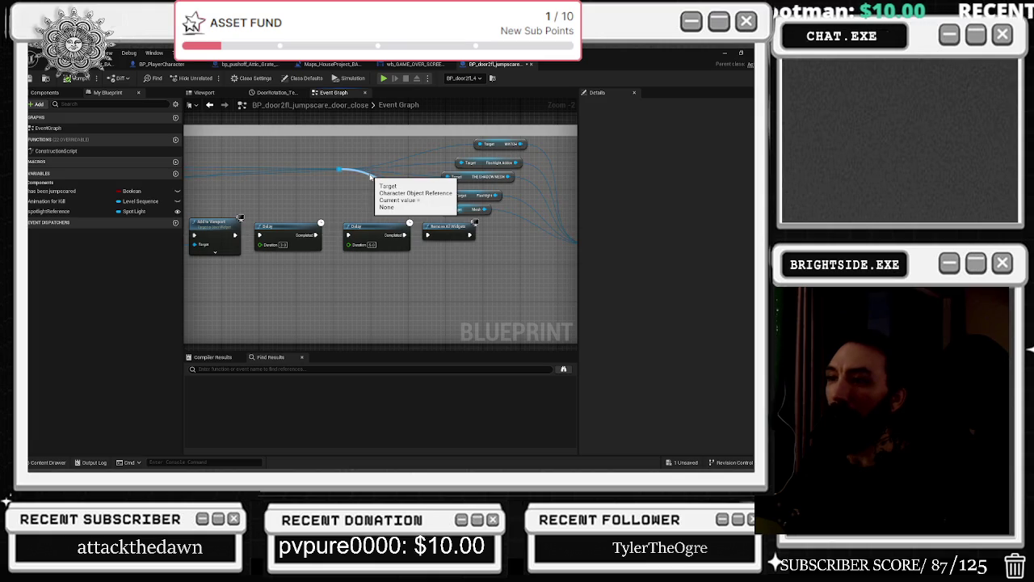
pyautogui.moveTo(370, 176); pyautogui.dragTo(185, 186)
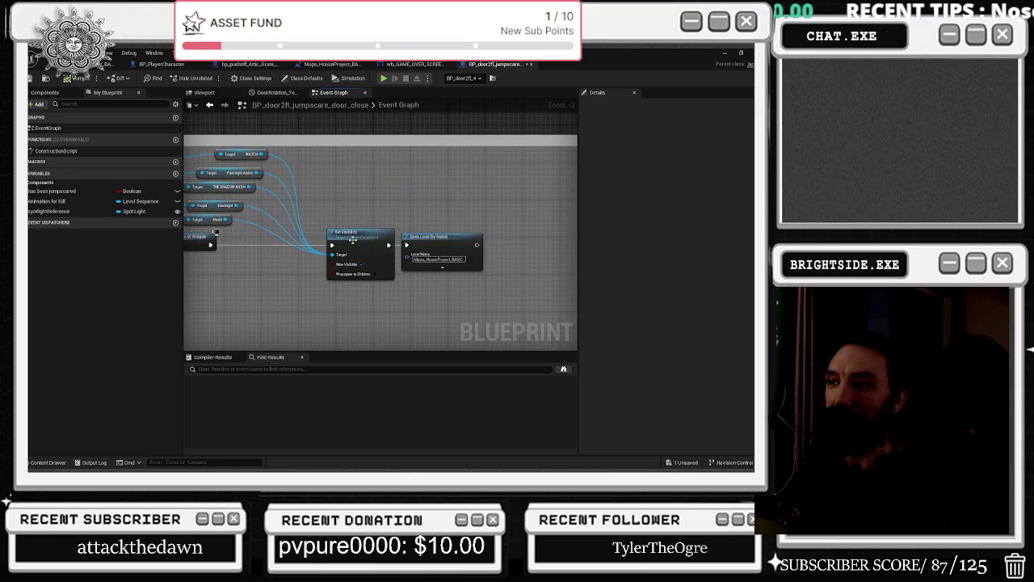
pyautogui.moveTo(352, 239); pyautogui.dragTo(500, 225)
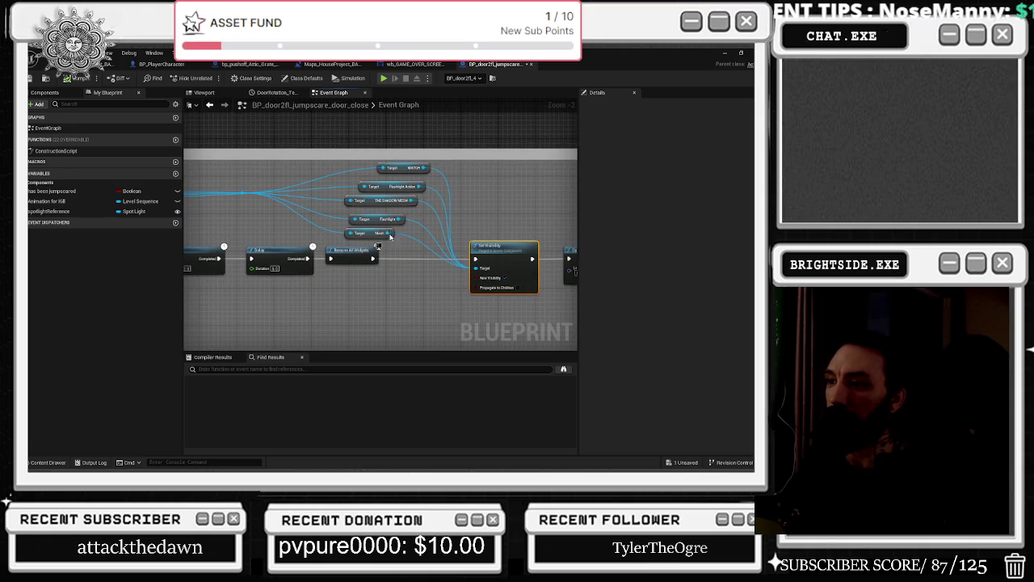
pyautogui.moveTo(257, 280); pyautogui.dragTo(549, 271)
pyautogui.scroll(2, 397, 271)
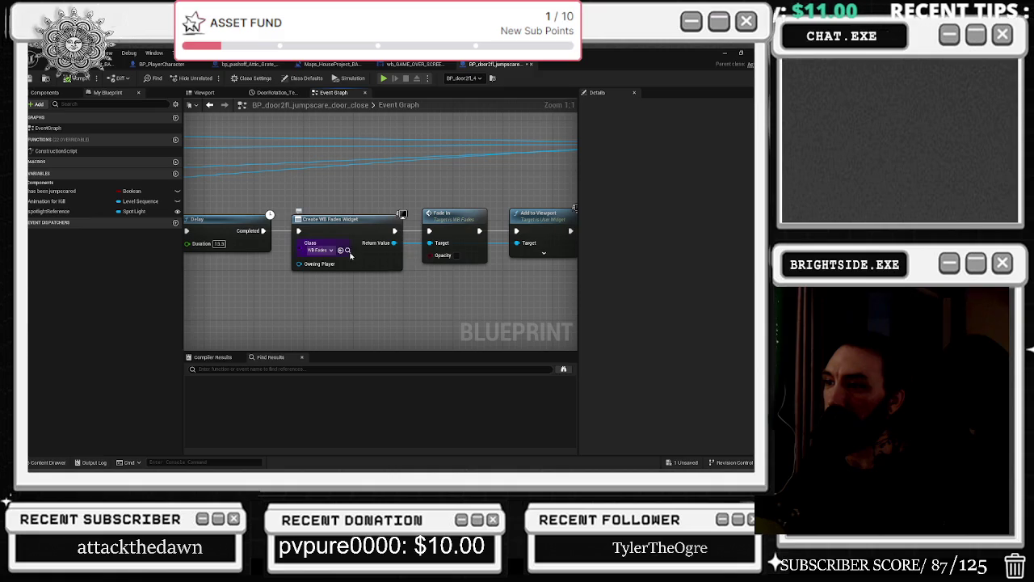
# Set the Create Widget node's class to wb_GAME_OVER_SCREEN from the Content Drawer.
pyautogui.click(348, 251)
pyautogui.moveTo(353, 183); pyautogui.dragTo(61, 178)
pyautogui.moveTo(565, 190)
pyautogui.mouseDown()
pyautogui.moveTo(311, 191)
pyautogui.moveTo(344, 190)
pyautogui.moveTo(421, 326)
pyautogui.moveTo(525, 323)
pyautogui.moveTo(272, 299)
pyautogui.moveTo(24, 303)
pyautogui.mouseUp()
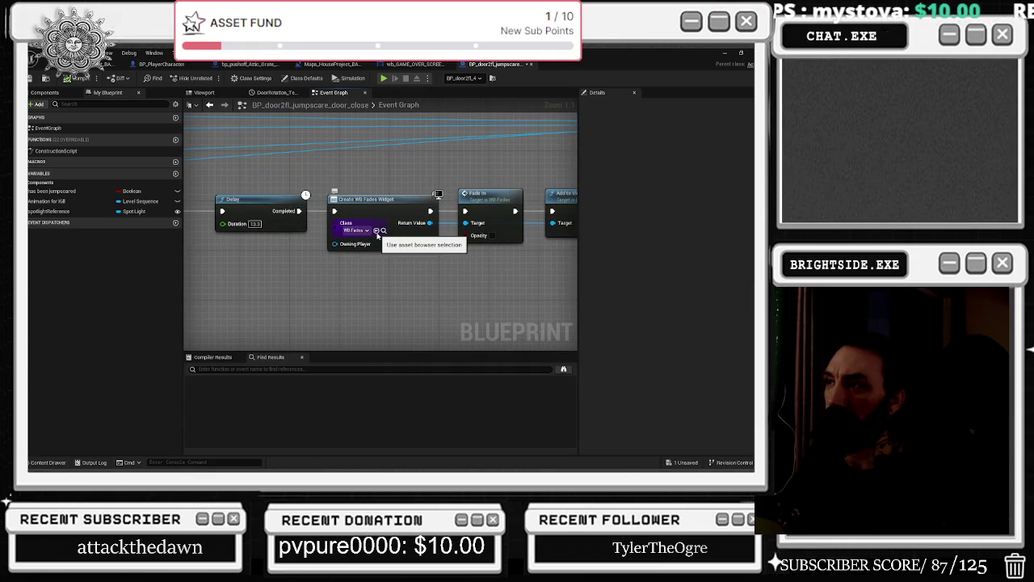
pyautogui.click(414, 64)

- **Assignment**
The span to retype runs from the line containing "pyautogui.moveTo(565, 190)" through the last line of the listing above, both ends included; copy it exactly, without pictures.

- **Answer box**
pyautogui.moveTo(565, 190)
pyautogui.mouseDown()
pyautogui.moveTo(311, 191)
pyautogui.moveTo(344, 190)
pyautogui.moveTo(421, 326)
pyautogui.moveTo(525, 323)
pyautogui.moveTo(272, 299)
pyautogui.moveTo(24, 303)
pyautogui.mouseUp()
pyautogui.click(414, 64)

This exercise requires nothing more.